I guess I am finally beginning to understand the limitations of a
"delimiter" based approach used by the Scanner class since even after
setting the delimiter to NEWLINE, the code doesn't work as expected
i.e. same as the BufferedReader class. Also, like you mentioned, the
difference in newline formats for three different operating systems
might be one of the reasons of confusion here.

Workarounds, comments, suggestions or thoughts most appreciated.

../sasuke

 

[Andreas Leitgeb]

I am on a windows box [XP SP2]; the session dump when having DOT as
the delimiter is:
Starting java.util.Scanner test ***
Enter something:<RETURN>
You didn't enter a number <- no user interaction
Enter something:<RETURN>
You didn't enter a number <- no user interaction
Enter something: You didn't enter a number <- no user interaction

***

This is what really strikes me as odd.
First time you hit <Return> the result is different from second
time. Perhaps you typed other keys that you didn't think would
become input to the app, but do?

Along with the string "You didn't enter a number", also write
out the value of: java.util.Arrays.toString(next().getBytes())
(and remove the old separate call to next(), of course).

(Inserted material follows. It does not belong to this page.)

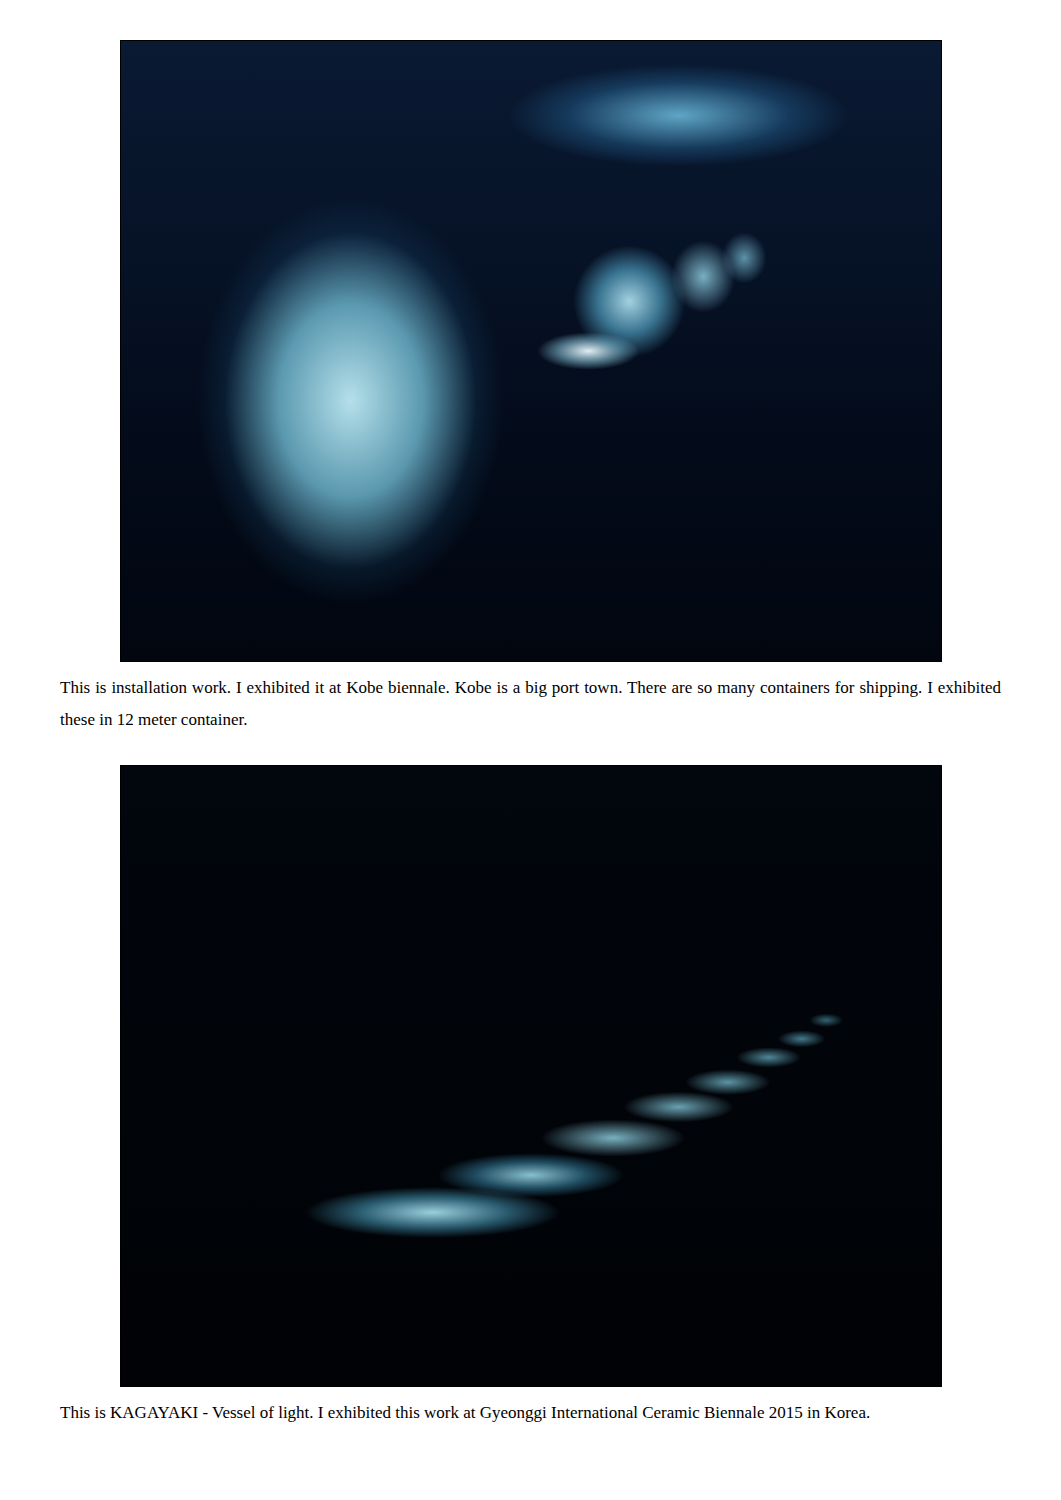This is installation work. I exhibited it at Kobe biennale. Kobe is a big port town. There are so many containers for shipping. I exhibited these in 12 meter container.
This is KAGAYAKI - Vessel of light. I exhibited this work at Gyeonggi International Ceramic Biennale 2015 in Korea.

I guess I am finally beginning to understand the limitations of a
"delimiter" based approach used by the Scanner class since even after
setting the delimiter to NEWLINE,

The magic here is, whether you allow repeated newlines by the pattern,
or just one. If your delimiter was "\\n+" , then each search for
delimiters consumes as many newlines as it gets. This does not seem
to be what you're after.

If you use exactly "\\r?\\n|\\r" (no plusses or asterisks) as delimiter,
then the Scanner *should* work remarkably like BufferedReader's readLine();
If it still does not, I'd like to see the byte-dump of each token.

Workarounds, comments, suggestions or thoughts most appreciated.

If your goal is just reading whole lines, and you want Scanner, then
you can also have a look at Scanner.nextLine().
You can also create a Scanner on a String, so you could use a
BufferedReader to read a line, and then pass the line string to
a new Scanner, and ask that if it hasNextInt() ...
This is however much less flexible than a plain Scanner.

Most of the times it is very convenient that the Scanner may read
multiple lines to find a token. E.g. if you have the data in a
file and the file contains an empty line every block of ten data
lines.... The Scanner with default delimitor will just read over
the empty lines without any complaint and without returning
possibly unwanted empty tokens for empty lines.